# Misty Marsh?



## Vinnie (Mar 5, 2019)

Hello All!

I had a idea to have a night or dawn marsh with wisps of fog or mist rising from it. I tried using some cotton balls pulled apart and attached to the base with water based glue, it seems a bit thin and wispy. 

Have you had better luck making such a base or piece of terrain? All hints would be welcome!

Thanks!


----------



## Big Ed (Jun 16, 2009)

Vinnie said:


> Hello All!
> 
> I had a idea to have a night or dawn marsh with wisps of fog or mist rising from it. I tried using some cotton balls pulled apart and attached to the base with water based glue, it seems a bit thin and wispy.
> 
> ...



You should have included a picture.
Just a thought I never tried to do what you are trying to achieve, maybe some hair spray would help you.
Lay it out off the scene and fix it like you want it and spray it.
Then glue the base down.
It might stiffen the cotton wisps some.


----------



## Vinnie (Mar 5, 2019)

I had one suggestion from a friend to dip the cotton balls into a diluted paint solution, maybe a medium green or gray, to simulate the off color mist on the water. Blue green maybe?

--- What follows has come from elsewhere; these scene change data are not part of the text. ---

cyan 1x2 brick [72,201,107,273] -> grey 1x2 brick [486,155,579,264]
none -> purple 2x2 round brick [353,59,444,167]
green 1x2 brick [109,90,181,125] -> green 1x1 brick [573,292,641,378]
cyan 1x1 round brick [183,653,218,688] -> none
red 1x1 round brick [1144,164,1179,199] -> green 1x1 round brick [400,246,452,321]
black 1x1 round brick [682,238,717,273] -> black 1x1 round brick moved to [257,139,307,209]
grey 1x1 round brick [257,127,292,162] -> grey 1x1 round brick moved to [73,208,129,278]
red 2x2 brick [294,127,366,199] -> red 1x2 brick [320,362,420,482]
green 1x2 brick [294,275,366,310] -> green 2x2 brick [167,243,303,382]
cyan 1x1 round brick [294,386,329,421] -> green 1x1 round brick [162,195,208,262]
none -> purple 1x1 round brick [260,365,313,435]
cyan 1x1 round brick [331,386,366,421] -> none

Let it dry overnight, glue to the marsh feature, let that dry. 

Then, take a small comb or pick, pull the cotton upwards to simulate the the wispy mist. 

Sounds like it would work! I attempted a trial on a piece of board with just plain white cotton, doesn't look like mist at all. Maybe after it dries I'll "pick" at it tomorrow to see if I can get the upward swirl to it.


----------



## flyboy2610 (Jan 20, 2010)

I don't know if I'd dip the cotton balls into the paint, even if highly diluted. I would think airbrushing very light coats on, until the effect was what you wanted, would work better. Dipping the cotton balls might result in a soggy clump of cotton.


----------